Mitochondrial replacement therapy can prevent the transmission of mitochondrial diseases from mother to child. But some experts are urging caution
IN SEPTEMBER, using a technique called mitochondrial replacement therapy, the researchers combined DNA from two different women (mother which carried a fatal genetic defect in mitochondrial genome, healthy woman in terms of its mitochondrial genome) and one man (father) to bypass the defect and produce a healthy baby boy — one with three biological parents.
Mitochondria are the energy powerhouses inside our cells, and they carry their own DNA, separate from our nuclear genome. The procedure replaced defective mitochondrial DNA in the mother’s egg with healthy mitochondria from a donor woman’s egg, and the hybrid egg was then fertilized with the father’s sperm.
The team was forced to perform this method in Mexico, because the technique has not yet been approved in the United States.
The boy was an astonishing gift for the birth mother. A mutation in the mitochondria in her eggs causes Leigh Syndrome, a progressive neurological disorder, and over a period of twenty years, that mutation was linked to four miscarriages and the eventual death of her two children.

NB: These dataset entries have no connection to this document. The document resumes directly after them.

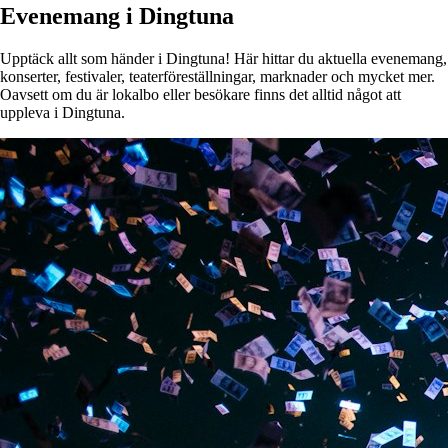
Evenemang i Dingtuna
Upptäck allt som händer i Dingtuna! Här hittar du aktuella evenemang,
konserter, festivaler, teaterföreställningar, marknader och mycket mer.
Oavsett om du är lokalbo eller besökare finns det alltid något att
uppleva i Dingtuna.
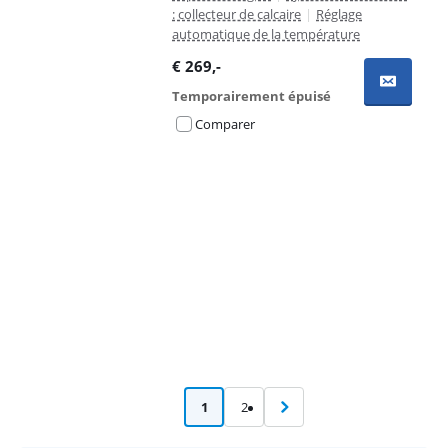
: collecteur de calcaire
|
Réglage
automatique de la température
€
269
,-
Temporairement épuisé
Comparer
Advertentie
1
2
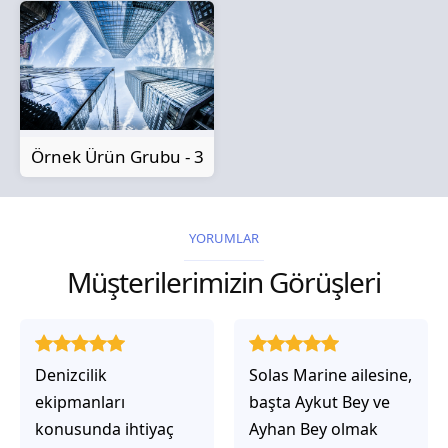
Örnek Ürün Grubu - 3
YORUMLAR
Müşterilerimizin Görüşleri
Solas Marine ailesine,
Solas Marine ile
başta Aykut Bey ve
çalıştığınızda,
Ayhan Bey olmak
işlerinin gerçekten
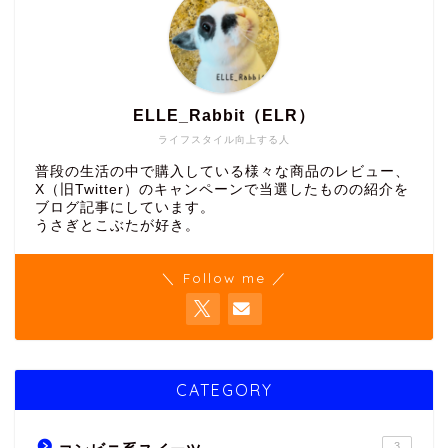
ELLE_Rabbit（ELR）
ライフスタイル向上する人
普段の生活の中で購入している様々な商品のレビュー、
X（旧Twitter）のキャンペーンで当選したものの紹介を
ブログ記事にしています。
うさぎとこぶたが好き。
＼ Follow me ／
CATEGORY
3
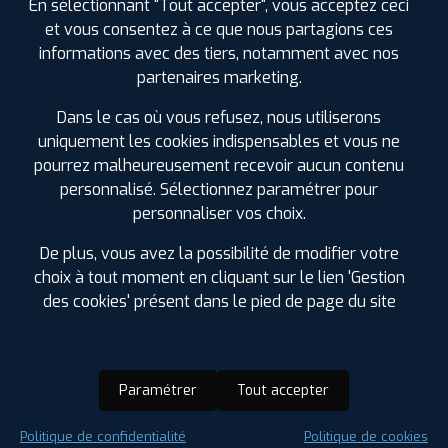
En sélectionnant "Tout accepter", vous acceptez ceci
et vous consentez à ce que nous partagions ces
informations avec des tiers, notamment avec nos
partenaires marketing.
Dans le cas où vous refusez, nous utiliserons
uniquement les cookies indispensables et vous ne
pourrez malheureusement recevoir aucun contenu
personnalisé. Sélectionnez paramétrer pour
personnaliser vos choix.
De plus, vous avez la possibilité de modifier votre
choix à tout moment en cliquant sur le lien 'Gestion
des cookies' présent dans le pied de page du site
Paramétrer
Tout accepter
Saison :
Été
Politique de confidentialité
Politique de cookies
Runflat :
Non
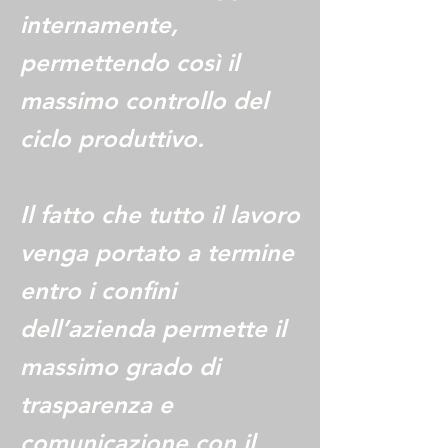
internamente,
permettendo così il
massimo controllo del
ciclo produttivo.
Il fatto che tutto il lavoro
venga portato a termine
entro i confini
dell’azienda permette il
massimo grado di
trasparenza e
comunicazione con il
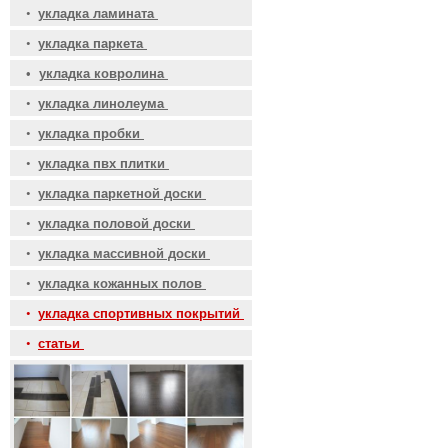
•
укладка ламината
•
укладка паркета
•
укладка ковролина
•
укладка линолеума
•
укладка пробки
•
укладка пвх плитки
•
укладка паркетной доски
•
укладка половой доски
•
укладка массивной доски
•
укладка кожанных полов
•
укладка спортивных покрытий
•
статьи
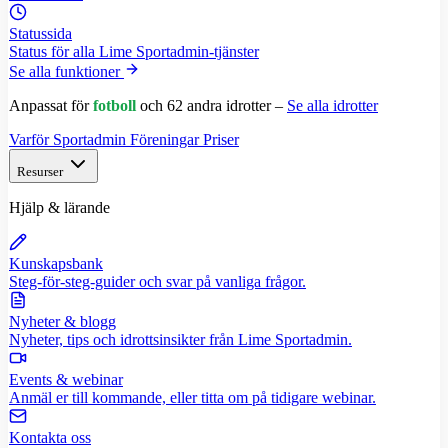
Statussida
Status för alla Lime Sportadmin-tjänster
Se alla funktioner
Anpassat för
fotboll
och 62 andra idrotter –
Se alla idrotter
Varför Sportadmin
Föreningar
Priser
Resurser
Hjälp & lärande
Kunskapsbank
Steg-för-steg-guider och svar på vanliga frågor.
Nyheter & blogg
Nyheter, tips och idrottsinsikter från Lime Sportadmin.
Events & webinar
Anmäl er till kommande, eller titta om på tidigare webinar.
Kontakta oss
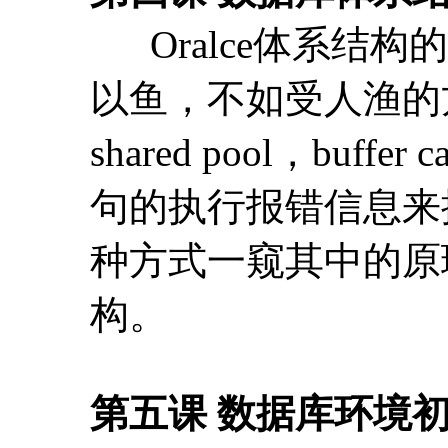
句的执行报错信息来
种方式一窥其中的原
构。
第五课 数据库环境
数据库软件的安装
备内容，其实方法很
主要会介绍三种数据
库实例的方法，在工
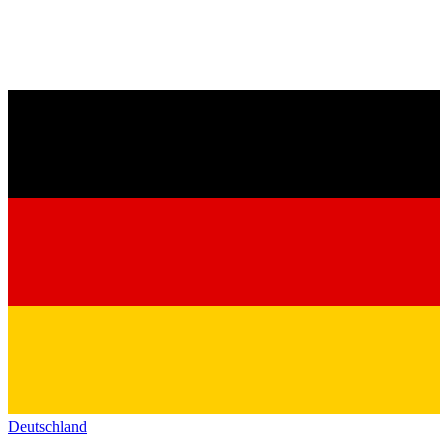
Deutschland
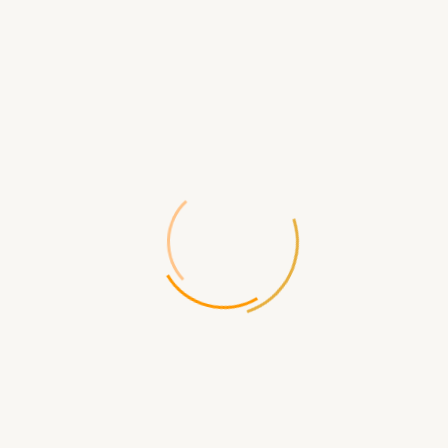
СООБЩИТЬ КОГДА ПОЯВИТСЯ
Доставка
по Севастополю
- самовывоз ул.Щорса д.2
- бесплатная
Доставка по России
- СДЭК, ПЭК, ЖелДорЭкспедиция, Почта
России, EMS и др.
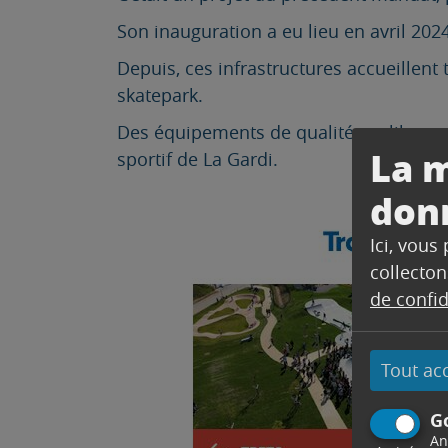
Son inauguration a eu lieu en avril 2024
Depuis, ces infrastructures accueillent 
skatepark.
Des équipements de qualité, en libre acc
La m
sportif de La Gardi.
don
Ici, vous
collecton
de confid
Tout ac
G
An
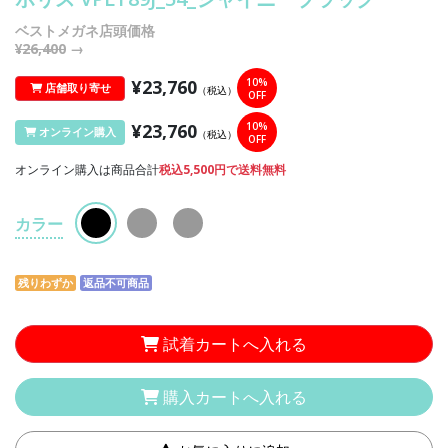
ベストメガネ店頭価格
¥26,400
→
¥23,760
10%
店舗取り寄せ
（税込）
OFF
¥23,760
10%
オンライン購入
（税込）
OFF
オンライン購入は商品合計
税込5,500円で送料無料
カラー
残りわずか
返品不可商品
試着カートへ入れる
購入カートへ入れる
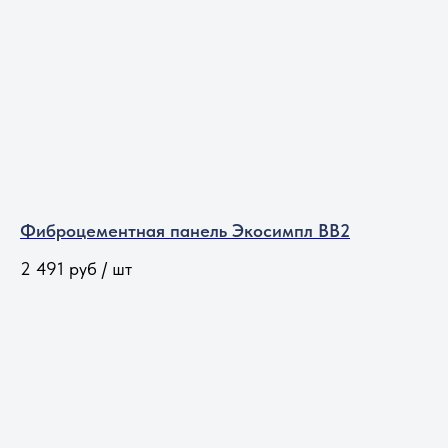
Фиброцементная панель Экосимпл BB2
2 491
руб / шт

However, an analysis in Nature suggested that in roughly 15 percent of cases, mitochondrial replacement could fail and actually allow fatal defects to return, or even increase a child’s vulnerability to new ailments. It was tated that there was a potential for conflicts between transplanted and original mitochondrial genomes and pairing mothers whose mitochondria share genetic similarities, are needed to avoid potential tragedies.
The danger lies in the fact that mitochondria are in some ways like aliens inside our cells. Two billion years ago they were free-floating bacteria basking in the primordial soup. Then one such microbe merged with another free-floating bacterium, and over evolutionary time, the two formed a complete cell. The bacteria eventually evolved into mitochondria, migrating most of their genes to the nucleus and keeping just a few dozen, largely to help them produce energy.
Today, our nuclear genome contains around 20,000 genes, while a scant 37 genes reside in the mitochondria. And yet, the two genomes are intensely symbiotic: 99 percent of the proteins that mitochondria import are actually made in the nucleus.
Mitochondria also still divide and replicate like the bacteria they once were, and constant replication means that mutations arise 10 to 30 times more often than in nuclear genes. If too many mitochondria become dysfunctional, the entire cell suffers and serious health problems can result. That’s because when mitochondria falter, the bioenergetics of the cell itself is compromised.
A three-parent baby could solve the problem by overriding faulty mitochondria, but it also raises the stakes, because the procedure does not completely replace defective mitochondria with healthy ones. When the mother’s nucleus is transferred, it’s like a plant dug up out of ground — a bit of the original soil (in this case, the mother’s mitochondria) is still clinging to the roots. That creates a situation that never happens in nature: Two different mitochondrial genomes from two different women are forced to live inside the same cell.